▶ Alıştırma amacı: Aşağıdaki listede "sadzić" sözcüğünü içeren bütün satırları aynen kopyalayarak topla.

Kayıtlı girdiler
--*--

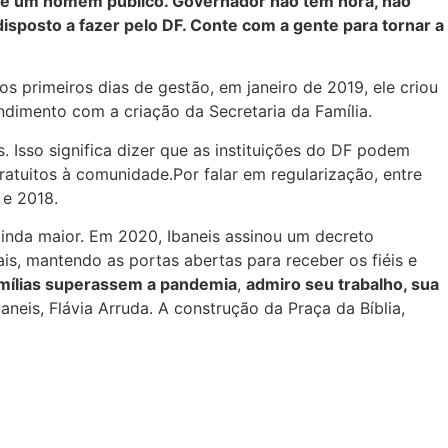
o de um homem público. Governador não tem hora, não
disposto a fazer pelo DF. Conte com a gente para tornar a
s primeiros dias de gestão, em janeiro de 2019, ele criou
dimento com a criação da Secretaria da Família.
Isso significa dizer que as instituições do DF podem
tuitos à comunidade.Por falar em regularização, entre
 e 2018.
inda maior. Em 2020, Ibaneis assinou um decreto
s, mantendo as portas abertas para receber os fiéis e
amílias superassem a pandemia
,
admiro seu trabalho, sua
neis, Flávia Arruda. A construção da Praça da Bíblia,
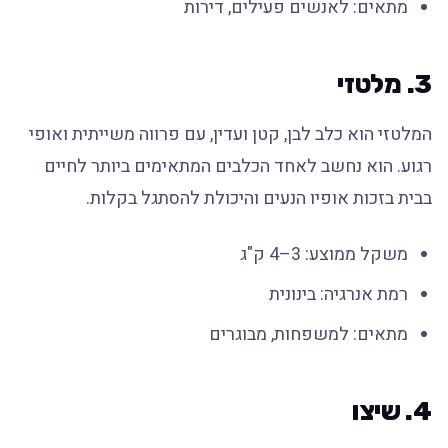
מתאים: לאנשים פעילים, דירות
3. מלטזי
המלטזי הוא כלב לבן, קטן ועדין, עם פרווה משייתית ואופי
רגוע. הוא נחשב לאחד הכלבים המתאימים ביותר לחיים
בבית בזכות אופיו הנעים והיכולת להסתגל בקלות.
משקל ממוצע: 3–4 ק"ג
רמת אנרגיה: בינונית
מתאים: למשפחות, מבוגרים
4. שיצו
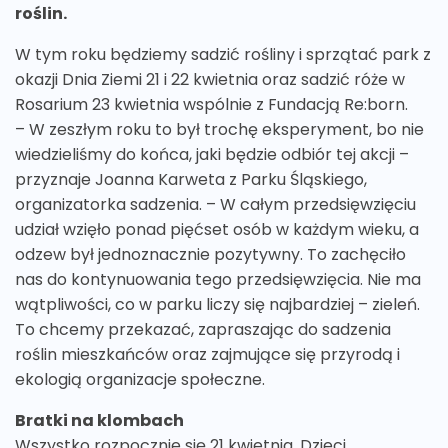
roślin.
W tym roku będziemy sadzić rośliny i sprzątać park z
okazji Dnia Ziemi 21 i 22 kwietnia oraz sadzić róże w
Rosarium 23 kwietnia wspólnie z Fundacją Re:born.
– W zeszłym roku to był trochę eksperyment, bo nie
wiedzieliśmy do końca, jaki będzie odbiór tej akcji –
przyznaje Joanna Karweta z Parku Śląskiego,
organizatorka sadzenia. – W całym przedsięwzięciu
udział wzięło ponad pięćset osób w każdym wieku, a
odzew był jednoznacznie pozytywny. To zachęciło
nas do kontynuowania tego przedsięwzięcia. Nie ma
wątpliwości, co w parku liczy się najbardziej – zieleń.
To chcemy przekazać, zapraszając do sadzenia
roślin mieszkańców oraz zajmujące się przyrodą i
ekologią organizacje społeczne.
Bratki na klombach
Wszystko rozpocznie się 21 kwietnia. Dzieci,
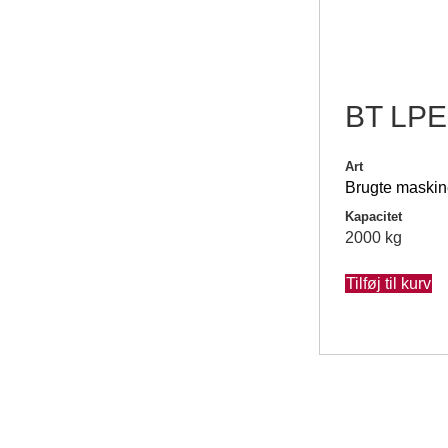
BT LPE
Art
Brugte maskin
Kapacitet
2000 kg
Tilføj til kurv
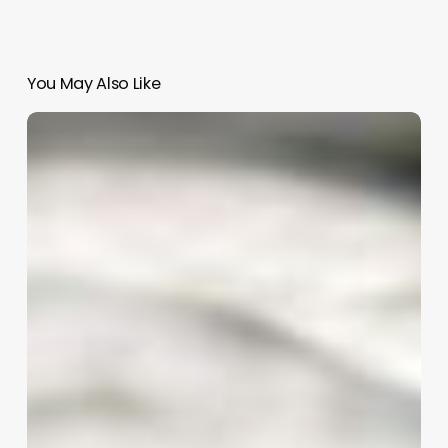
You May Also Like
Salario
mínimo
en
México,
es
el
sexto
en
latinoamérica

--*--

▶ Görevin cevabı:
W tym roku będziemy sadzić rośliny i sprzątać park z
okazji Dnia Ziemi 21 i 22 kwietnia oraz sadzić róże w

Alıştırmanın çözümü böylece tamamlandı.